# quonset hut shed



## bluefarmer (Oct 10, 2010)

are qounset sheds good or bad whats y'all's opinion


----------



## gradyjohn (Jul 17, 2012)

For What?


----------



## Nitram (Apr 2, 2011)

How big ? And where. location in your profile please it really does help with answers.


----------



## bluefarmer (Oct 10, 2010)

Hay,equipment ect maybe frame up and insulate part of it for shop
I am located north central Arkansas
I thought my profile specified that(sorry)


----------



## Nitram (Apr 2, 2011)

It may need to be updated? If its tall enough sounds like a winner there are some bigones around here with the ends doored with sliders. If its not tall enough set it on stem walls. Martin


----------



## slowzuki (Mar 8, 2011)

In snow country can't economically set on stem walls, they try to spread. Humidity can be a problem inside sometimes too. They make some with straight walls the first 10 ft so they are a bit more useful.


----------



## Vol (Jul 5, 2009)

bluefarmer said:


> Hay,equipment ect maybe frame up and insulate part of it for shop
> I am located north central Arkansas
> I thought my profile specified that(sorry)

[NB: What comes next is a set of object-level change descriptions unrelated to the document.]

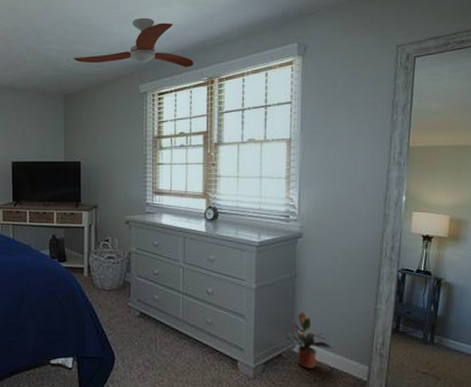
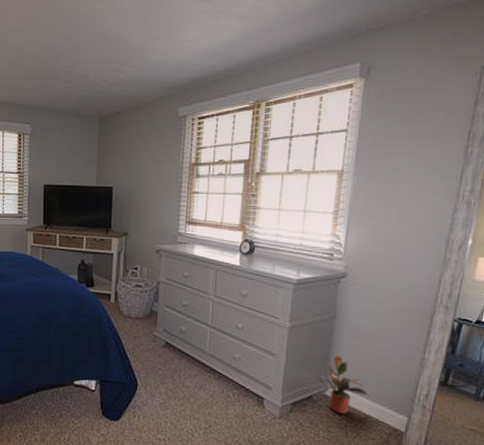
ceiling fan: present [73,17,194,68] -> none [110,34,240,90]

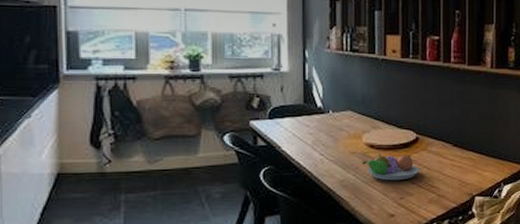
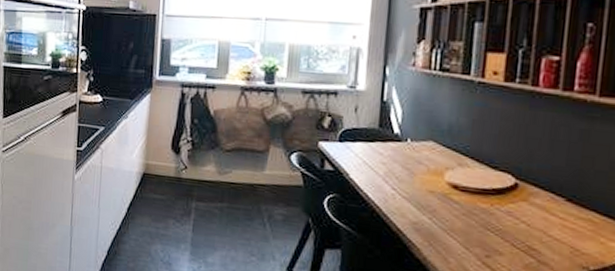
fruit bowl: present [361,153,420,181] -> none [440,196,516,234]

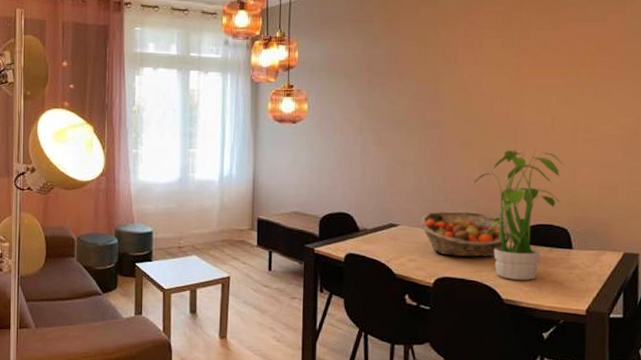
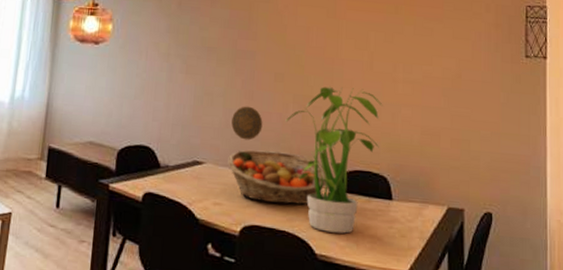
decorative plate: none [423,172,452,203] -> present [231,106,263,141]

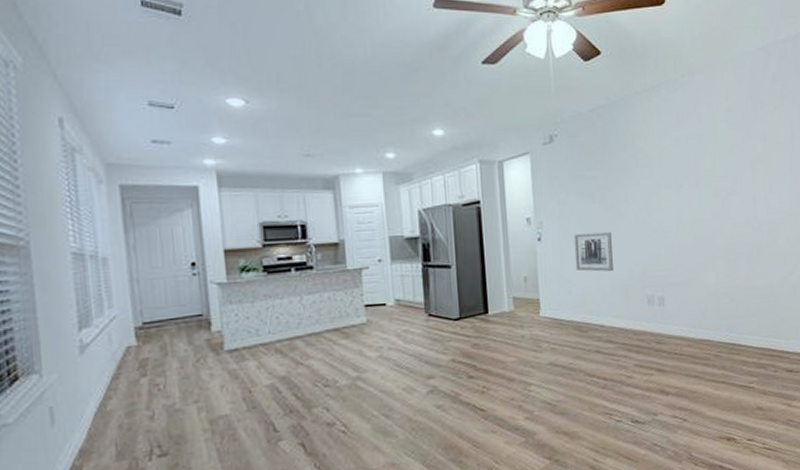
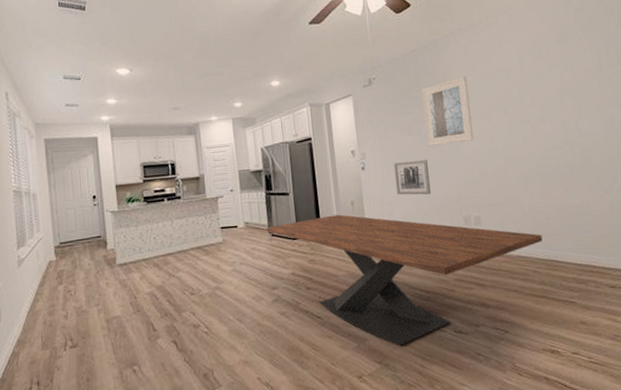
dining table: none [423,291,726,439] -> present [267,214,543,346]
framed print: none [609,139,662,217] -> present [421,75,474,146]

Bluefarmer, you can edit your profile and add your state location or general area or specific area...all are acceptable. Once you edit your profile it will show up in your post profile. Thanks.

Regards, Mike


----------



## barnrope (Mar 22, 2010)

I don't like those half culverts.


----------



## gradyjohn (Jul 17, 2012)

barnrope said:


> I don't like those half culverts.


Its hard to hang stuff on the walls. Not really my style.


----------



## bluefarmer (Oct 10, 2010)

I'll try to update from the computer afterwhile. Kinda hard doin it from this smarter than me phone. Thanks for the responses


----------